Mälkki drew colors from the orchestra and shaped dynamics in a way that was true to this music’s wistful beauty, its inner allegiance to the cadences of memory and of dusk.

The Boston Globe

Jeremy Eichler

“The impressive Finnish conductor Susanna Mälkki made an overdue return to the Boston Symphony Orchestra podium on Thursday night, with a program devoted to French works and the American premiere of an ambitious new piano concerto […] Opening the night, Fauré’s famous melody, as presented first in an eloquent flute solo by Elizabeth Rowe, spoke with limpid elegance.

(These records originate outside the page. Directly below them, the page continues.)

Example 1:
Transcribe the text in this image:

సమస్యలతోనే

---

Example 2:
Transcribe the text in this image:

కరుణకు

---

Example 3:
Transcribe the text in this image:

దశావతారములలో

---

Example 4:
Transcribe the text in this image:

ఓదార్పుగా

Throughout the work Mälkki drew colors from the orchestra and shaped dynamics in a way that was true to this music’s wistful beauty, its inner allegiance to the cadences of memory and of dusk.

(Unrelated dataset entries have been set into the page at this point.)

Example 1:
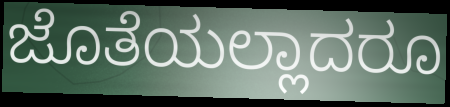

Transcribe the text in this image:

ಜೊತೆಯಲ್ಲಾದರೂ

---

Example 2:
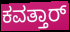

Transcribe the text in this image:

ಕವತ್ತಾರ್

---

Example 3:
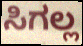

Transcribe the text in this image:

ಸಿಗಲ್ಲ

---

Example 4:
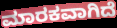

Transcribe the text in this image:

ಮಾರಕವಾಗಿದೆ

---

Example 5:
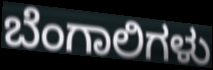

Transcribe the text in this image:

ಬೆಂಗಾಲಿಗಳು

Next to the Fauré, “La Mer” is perhaps equally well-loved yet also far more ubiquitous on orchestral programs. Even so, Mälkki’s reading had nothing canned or routine about it. Other accounts place a higher emphasis on atmosphere and kind of sonic sumptuousness as ends in themselves. Mälkki’s reading, full of keenly ordered details, emphasized the music’s elemental vitality and drive. It somehow comes as little surprise to learn that this conductor has referred to the music of Sibelius as her own mother tongue; her Debussy bore the imprint of an interpreter accustomed to shaping wide horizons of sound.”